- Directed by: Adrian Murray
- Written by: Adrian Murray
- Produced by: Priscilla Galvez Adrian Murray Sennah Yee
- Starring: Molly Reisman Sofia Banzhaf
- Cinematography: John Palanca
- Edited by: Marcus Sullivan
- Release date: January 27, 2022 (Slamdance);
- Running time: 74 minutes
- Country: Canada
- Language: English

= Retrograde (2022 Canadian film) =

2022 Canadian film directed by Adrian Murray

Retrograde is a Canadian drama film, directed by Adrian Murray and released in 2022. The film stars Molly Reisman as a young woman persistently fighting a traffic ticket she incurred while helping her new roommate Gabrielle (Sofia Banzhaf) move in, despite the advice of everybody around her to just pay the fine and move on.

The cast also includes Bessie Cheng, Erik Anderson, Anne Archer, Peter Frangella, Meredith Heinrich, Meelad Moaphi, Joanne Steven and Dean Tardioli.
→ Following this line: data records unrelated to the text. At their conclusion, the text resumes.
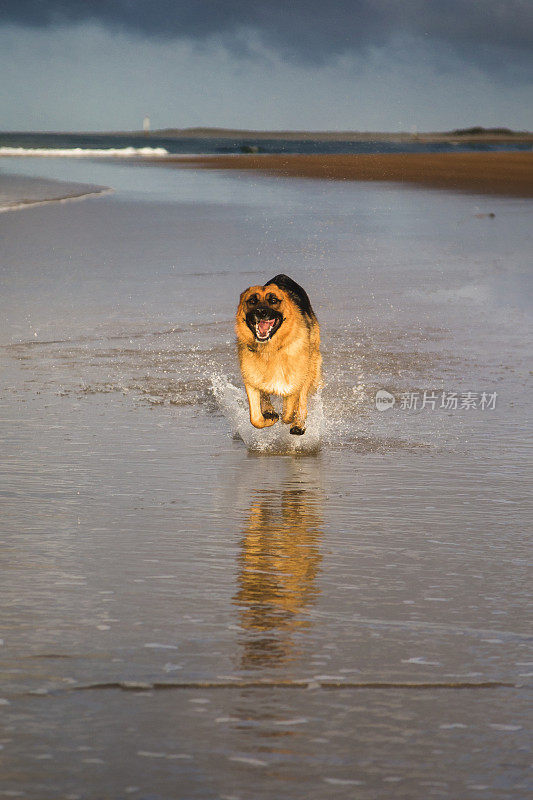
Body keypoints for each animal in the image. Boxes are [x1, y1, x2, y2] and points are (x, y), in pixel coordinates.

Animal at [236, 276, 320, 438]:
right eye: (252, 301)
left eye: (273, 300)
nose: (261, 312)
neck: (270, 350)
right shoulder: (250, 379)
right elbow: (255, 418)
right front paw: (269, 416)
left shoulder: (295, 379)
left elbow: (289, 411)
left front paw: (292, 418)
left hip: (311, 366)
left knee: (302, 401)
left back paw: (298, 424)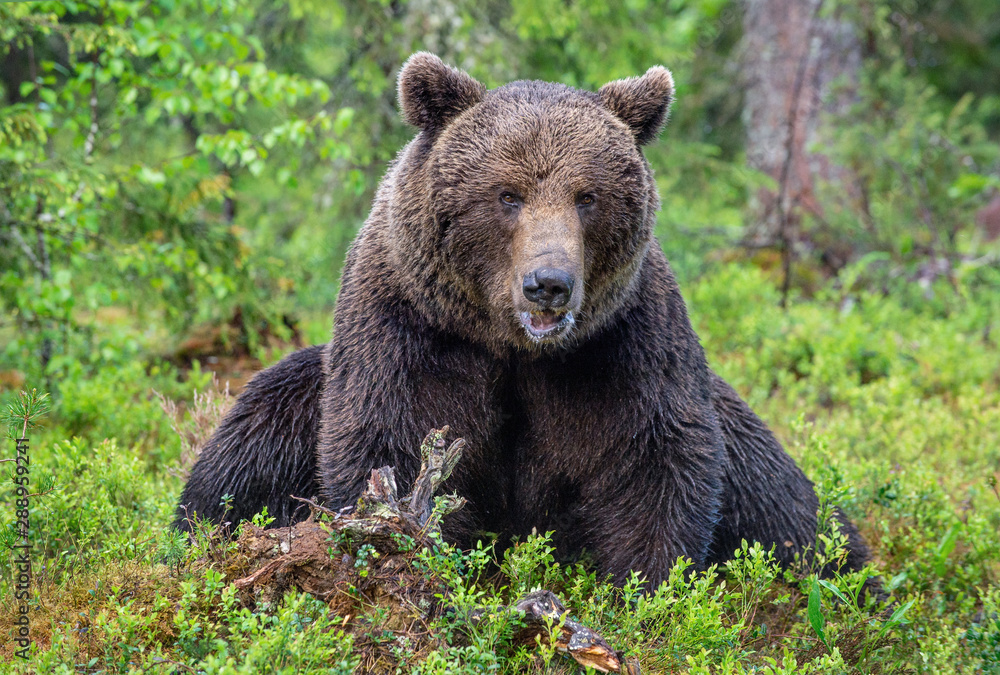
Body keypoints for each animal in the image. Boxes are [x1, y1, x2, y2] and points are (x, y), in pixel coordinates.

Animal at [176, 52, 872, 588]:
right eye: (506, 194)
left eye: (587, 197)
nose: (549, 285)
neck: (512, 348)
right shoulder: (410, 332)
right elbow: (394, 448)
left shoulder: (620, 349)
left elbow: (654, 464)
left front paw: (643, 591)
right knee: (241, 461)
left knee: (796, 519)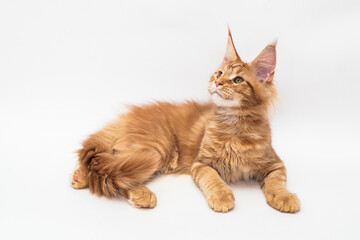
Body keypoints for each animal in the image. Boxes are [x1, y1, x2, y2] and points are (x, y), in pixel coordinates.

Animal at [71, 28, 300, 214]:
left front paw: (285, 197)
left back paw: (79, 177)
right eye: (219, 73)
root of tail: (127, 117)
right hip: (153, 150)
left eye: (238, 80)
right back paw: (141, 194)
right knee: (116, 171)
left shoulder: (275, 163)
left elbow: (277, 182)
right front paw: (222, 197)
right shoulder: (201, 163)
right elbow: (213, 179)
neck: (234, 125)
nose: (217, 82)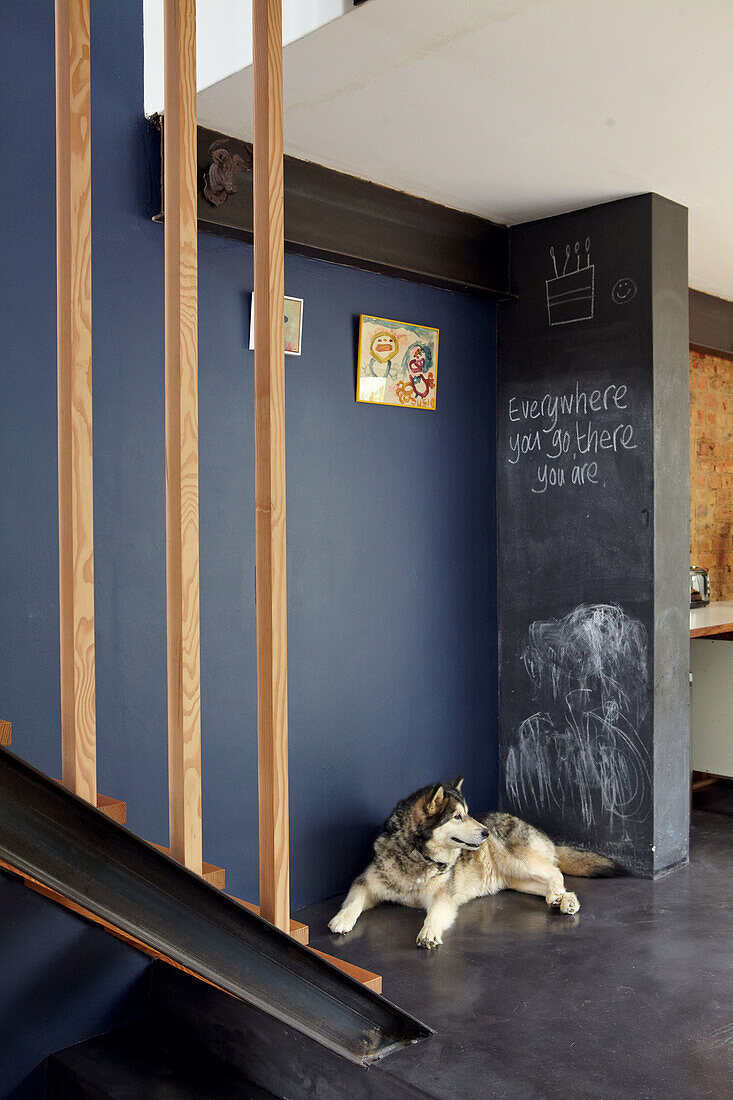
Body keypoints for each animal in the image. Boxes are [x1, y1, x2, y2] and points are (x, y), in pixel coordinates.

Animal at [325, 778, 616, 950]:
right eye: (457, 816)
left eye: (467, 813)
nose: (485, 832)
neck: (417, 855)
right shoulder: (365, 883)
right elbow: (353, 902)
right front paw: (341, 919)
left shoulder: (442, 897)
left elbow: (432, 915)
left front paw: (428, 932)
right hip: (518, 881)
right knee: (552, 883)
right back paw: (563, 901)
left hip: (517, 860)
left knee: (555, 872)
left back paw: (560, 898)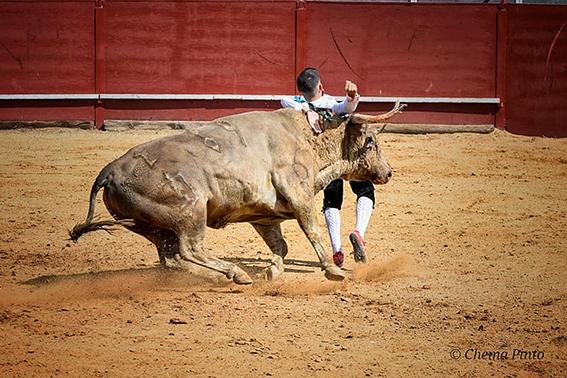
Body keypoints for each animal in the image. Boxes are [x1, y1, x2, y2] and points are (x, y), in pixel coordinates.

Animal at [69, 103, 404, 284]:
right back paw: (235, 273)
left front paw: (272, 272)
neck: (307, 140)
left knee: (171, 257)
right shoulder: (300, 197)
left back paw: (222, 276)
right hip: (190, 211)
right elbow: (313, 232)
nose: (388, 172)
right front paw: (335, 271)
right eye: (371, 141)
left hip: (149, 226)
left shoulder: (264, 216)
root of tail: (110, 170)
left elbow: (280, 245)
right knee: (189, 249)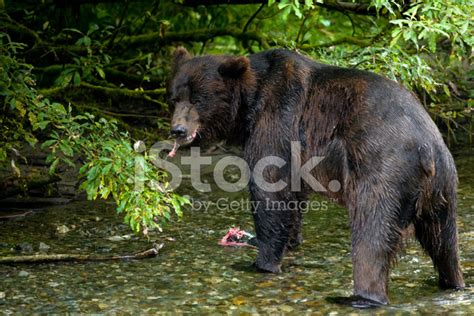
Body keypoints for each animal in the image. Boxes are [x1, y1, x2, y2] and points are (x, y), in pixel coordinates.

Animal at [168, 48, 466, 308]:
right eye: (173, 98)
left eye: (198, 99)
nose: (177, 130)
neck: (248, 106)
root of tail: (427, 146)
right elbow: (293, 197)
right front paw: (289, 241)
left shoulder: (277, 122)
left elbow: (270, 191)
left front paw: (261, 262)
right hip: (443, 189)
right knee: (444, 242)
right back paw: (453, 282)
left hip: (382, 171)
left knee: (372, 233)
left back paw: (360, 297)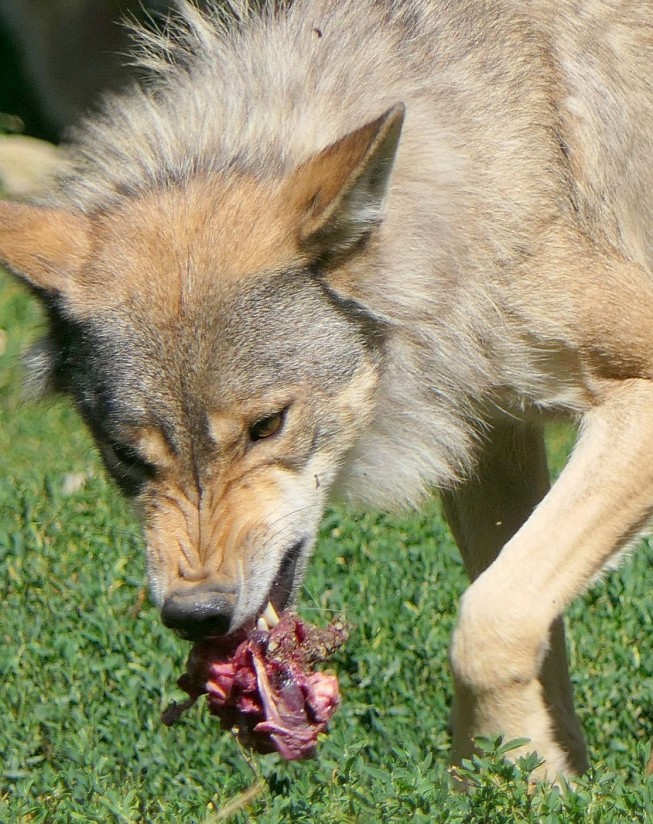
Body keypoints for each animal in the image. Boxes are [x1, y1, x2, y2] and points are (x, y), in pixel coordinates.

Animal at [1, 0, 652, 780]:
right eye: (127, 458)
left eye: (267, 426)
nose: (194, 615)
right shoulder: (488, 436)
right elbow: (519, 618)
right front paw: (523, 778)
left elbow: (489, 618)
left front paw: (516, 784)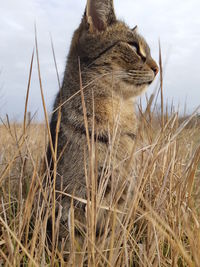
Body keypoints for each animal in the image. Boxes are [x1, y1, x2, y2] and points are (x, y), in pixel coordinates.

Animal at [46, 0, 159, 260]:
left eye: (148, 50)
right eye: (133, 47)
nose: (157, 67)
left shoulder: (121, 198)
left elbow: (111, 242)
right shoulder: (74, 200)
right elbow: (74, 247)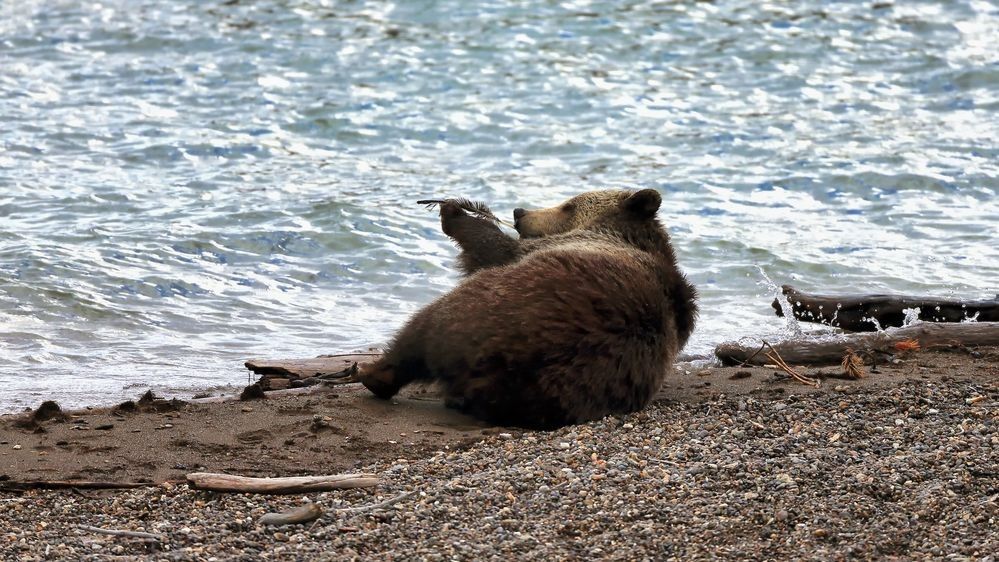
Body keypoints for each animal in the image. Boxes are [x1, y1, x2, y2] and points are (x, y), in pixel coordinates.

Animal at [358, 189, 698, 429]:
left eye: (569, 204)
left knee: (422, 327)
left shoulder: (559, 245)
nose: (519, 212)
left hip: (486, 307)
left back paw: (374, 373)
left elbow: (495, 249)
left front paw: (455, 211)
The film premiered at the 2022 Slamdance Film Festival, where it received an honorable mention from the Breakouts feature award jury. It had its Canadian premiere at the 2023 Canadian Film Festival, where Murray won the award for Best Director.

==Critical response==
Rachel Ho of Exclaim! wrote that "Retrograde reminds me a lot of one of my favourite novels, Stoner by John Williams. Nothing extraordinary happens in either story and yet, both tickle a part of the brain that feels the need to tear apart and analyze the most banal life events. The biggest difference is that while Stoner feels downtrodden and pessimistic, Retrograde allows for irritated laughter. There's also the distinct possibility that I enjoyed Retrograde because Molly is frighteningly close to who I was during my 20s. Who am I kidding – I'm still that annoying smartass."

For Film Threat, Bradley Gibson wrote that "Murray follows the mumblecore aesthetic but goes even further with it. Molly’s single-minded mania to the exclusion of every other aspect of her life, along with being either unable or unwilling to gauge other people’s emotions, pushes the film into something we should call 'cringecore,' perhaps. It’s painful to watch. One dares to hope this will be a teachable moment for the main character, but this is not meant to be an after-school special (though with a slightly different script, it would make a good one)."